Extracted information Start Marker
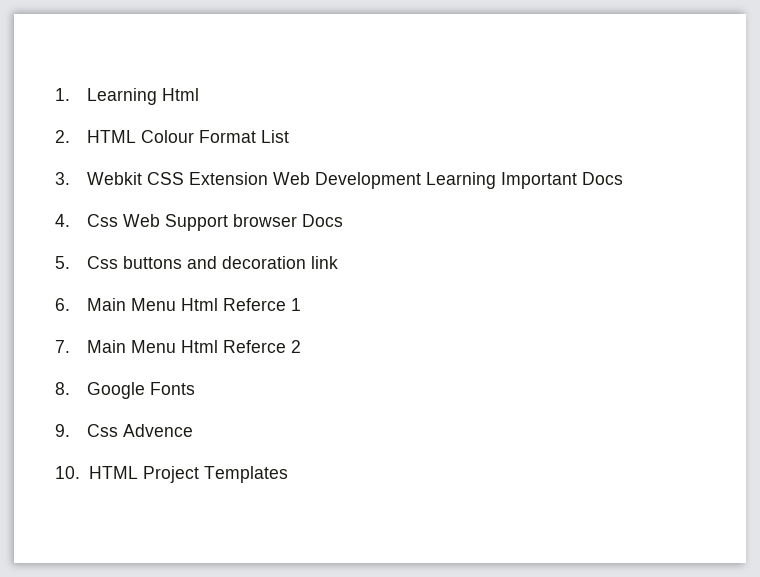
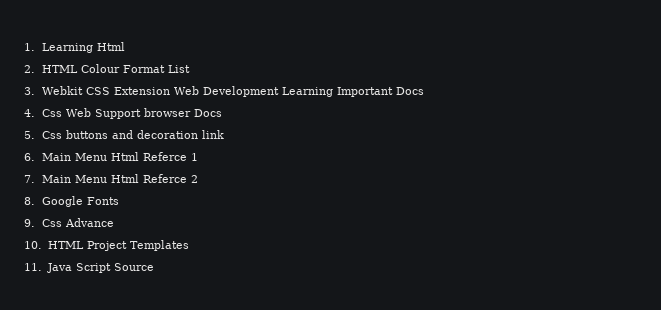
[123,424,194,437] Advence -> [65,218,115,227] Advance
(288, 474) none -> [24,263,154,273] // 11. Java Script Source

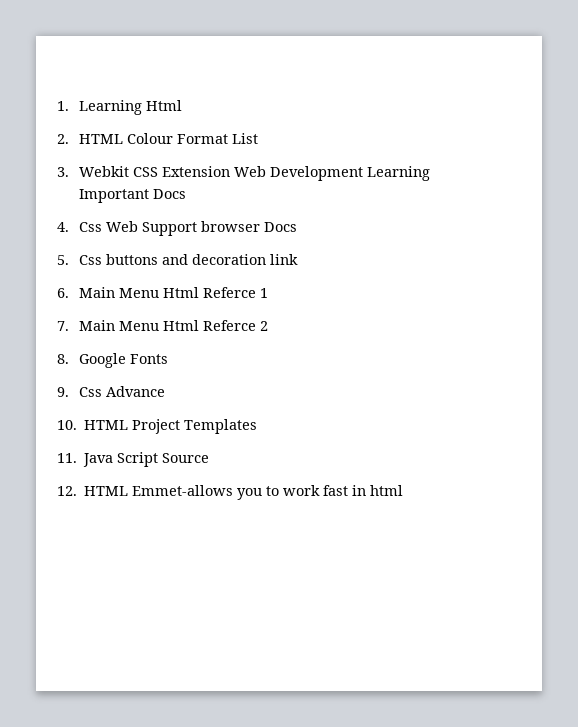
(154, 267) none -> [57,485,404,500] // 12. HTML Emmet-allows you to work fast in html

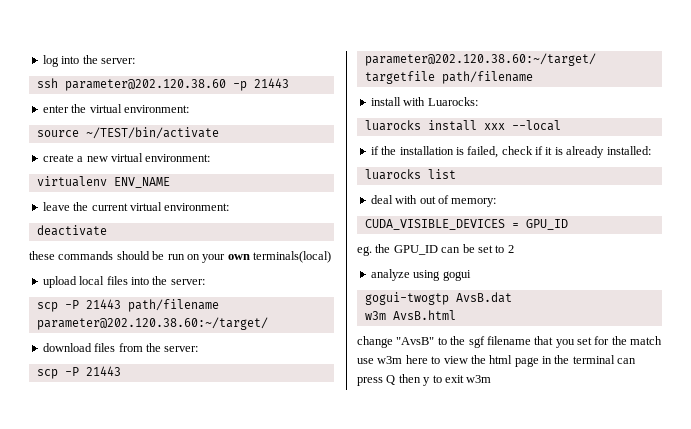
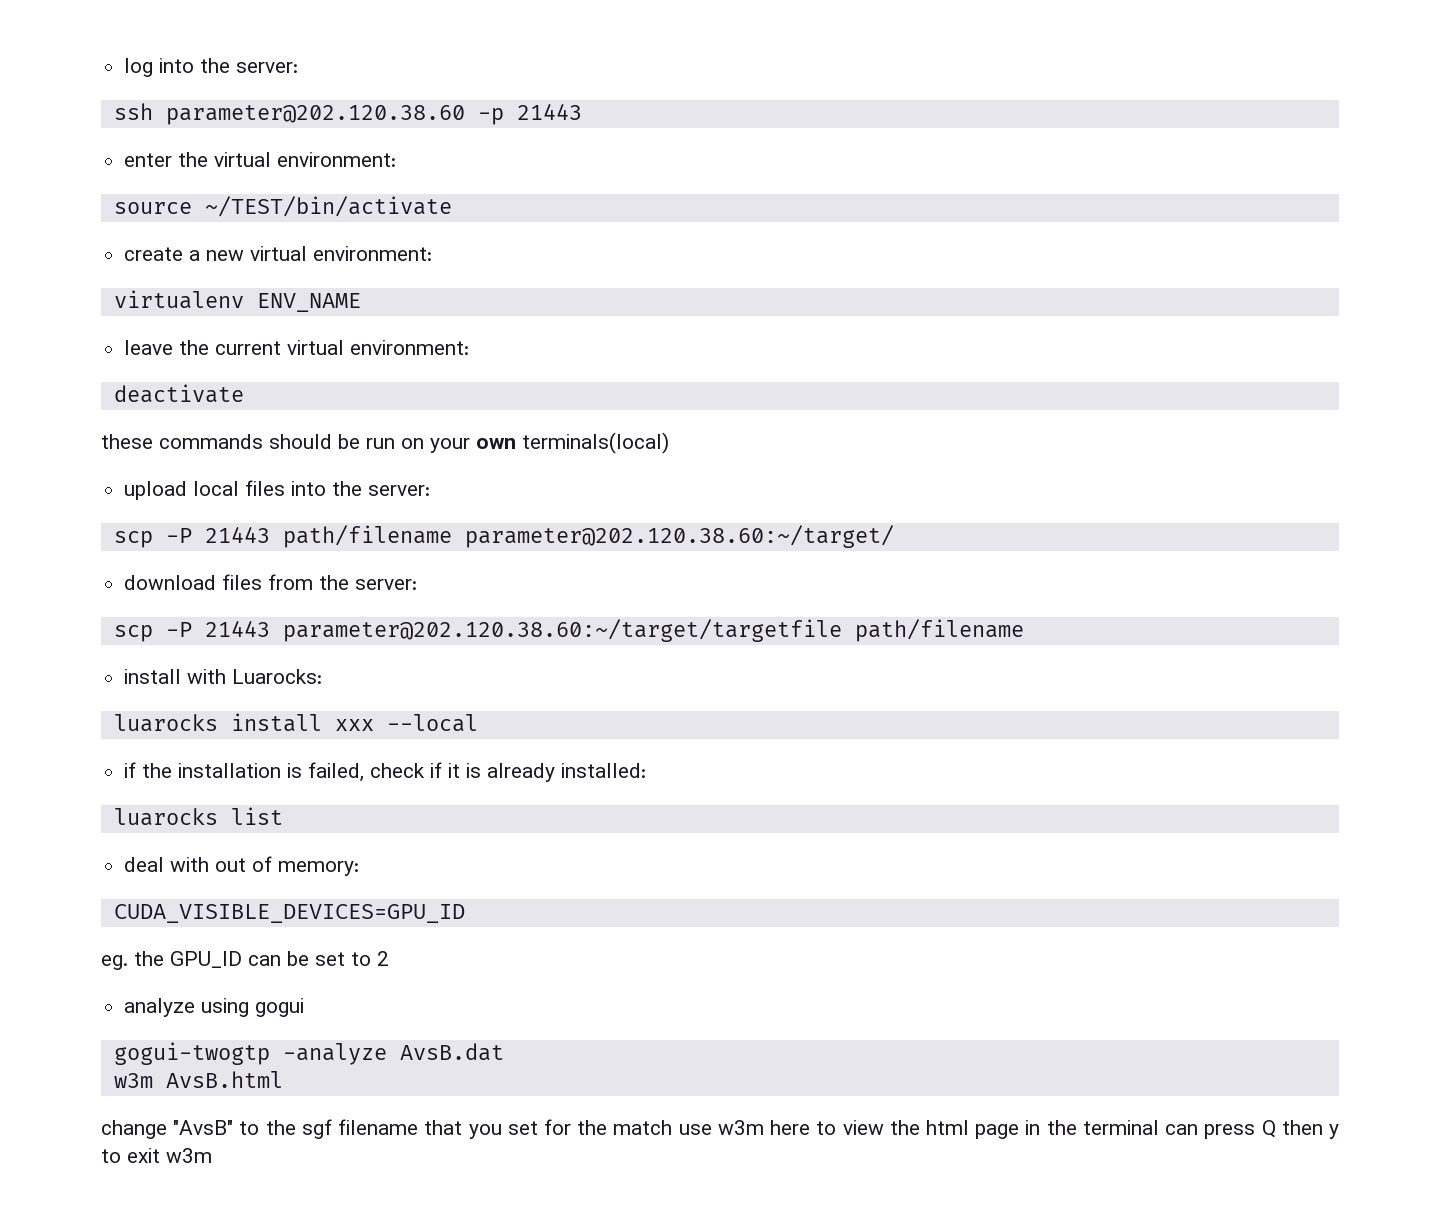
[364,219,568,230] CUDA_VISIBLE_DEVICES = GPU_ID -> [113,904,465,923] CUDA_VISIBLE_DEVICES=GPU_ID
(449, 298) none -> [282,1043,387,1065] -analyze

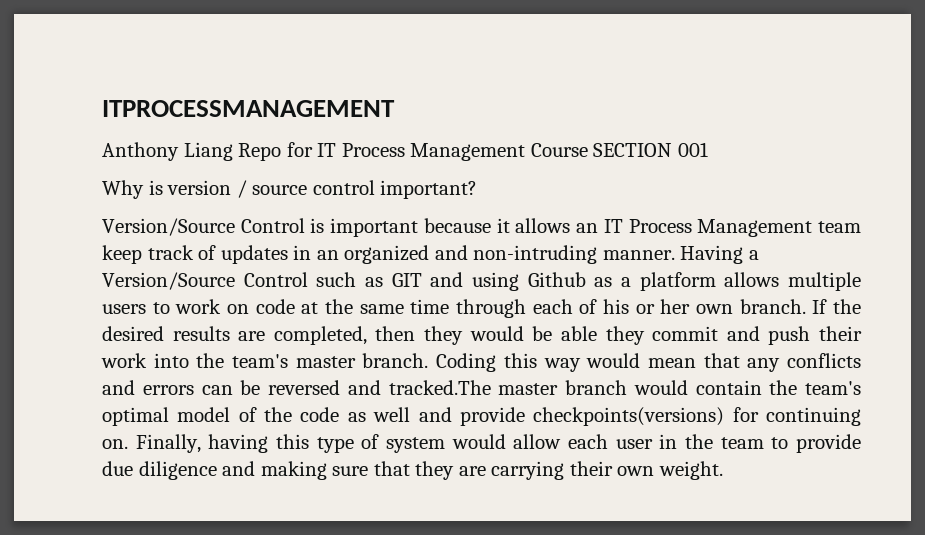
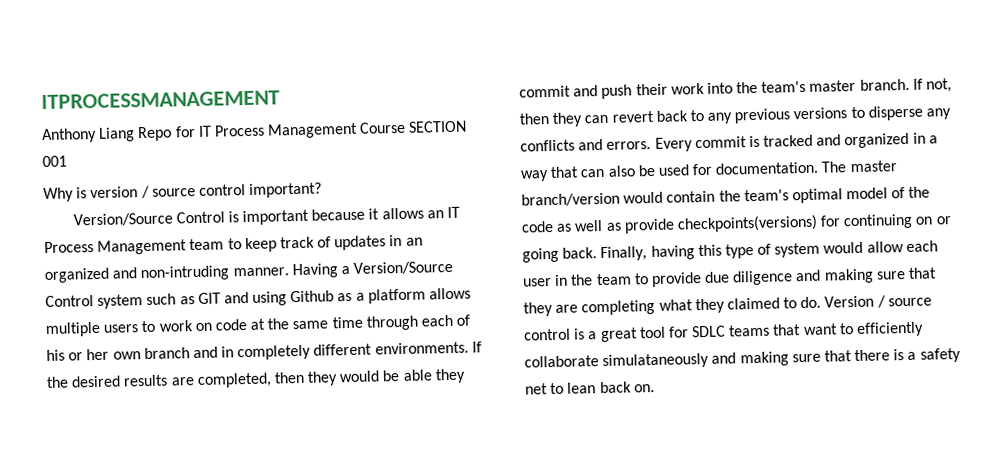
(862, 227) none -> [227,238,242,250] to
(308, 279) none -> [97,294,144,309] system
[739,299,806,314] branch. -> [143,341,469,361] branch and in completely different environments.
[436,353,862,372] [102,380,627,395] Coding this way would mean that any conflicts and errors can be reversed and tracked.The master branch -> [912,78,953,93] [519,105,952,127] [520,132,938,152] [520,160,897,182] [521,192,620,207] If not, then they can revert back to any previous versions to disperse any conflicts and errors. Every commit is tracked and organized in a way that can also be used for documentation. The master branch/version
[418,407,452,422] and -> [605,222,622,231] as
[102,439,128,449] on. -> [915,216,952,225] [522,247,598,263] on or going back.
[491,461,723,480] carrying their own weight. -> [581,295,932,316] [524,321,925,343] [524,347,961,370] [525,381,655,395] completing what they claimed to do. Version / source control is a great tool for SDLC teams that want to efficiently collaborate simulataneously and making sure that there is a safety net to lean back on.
Extracted information End Marker
**Work instructions**
Omit pictures; set down the rest of the material word for word.

**Written solution**
[123,424,194,437] Advence -> [65,218,115,227] Advance
(288, 474) none -> [24,263,154,273] // 11. Java Script Source

(154, 267) none -> [57,485,404,500] // 12. HTML Emmet-allows you to work fast in html

[364,219,568,230] CUDA_VISIBLE_DEVICES = GPU_ID -> [113,904,465,923] CUDA_VISIBLE_DEVICES=GPU_ID
(449, 298) none -> [282,1043,387,1065] -analyze

(862, 227) none -> [227,238,242,250] to
(308, 279) none -> [97,294,144,309] system
[739,299,806,314] branch. -> [143,341,469,361] branch and in completely different environments.
[436,353,862,372] [102,380,627,395] Coding this way would mean that any conflicts and errors can be reversed and tracked.The master branch -> [912,78,953,93] [519,105,952,127] [520,132,938,152] [520,160,897,182] [521,192,620,207] If not, then they can revert back to any previous versions to disperse any conflicts and errors. Every commit is tracked and organized in a way that can also be used for documentation. The master branch/version
[418,407,452,422] and -> [605,222,622,231] as
[102,439,128,449] on. -> [915,216,952,225] [522,247,598,263] on or going back.
[491,461,723,480] carrying their own weight. -> [581,295,932,316] [524,321,925,343] [524,347,961,370] [525,381,655,395] completing what they claimed to do. Version / source control is a great tool for SDLC teams that want to efficiently collaborate simulataneously and making sure that there is a safety net to lean back on.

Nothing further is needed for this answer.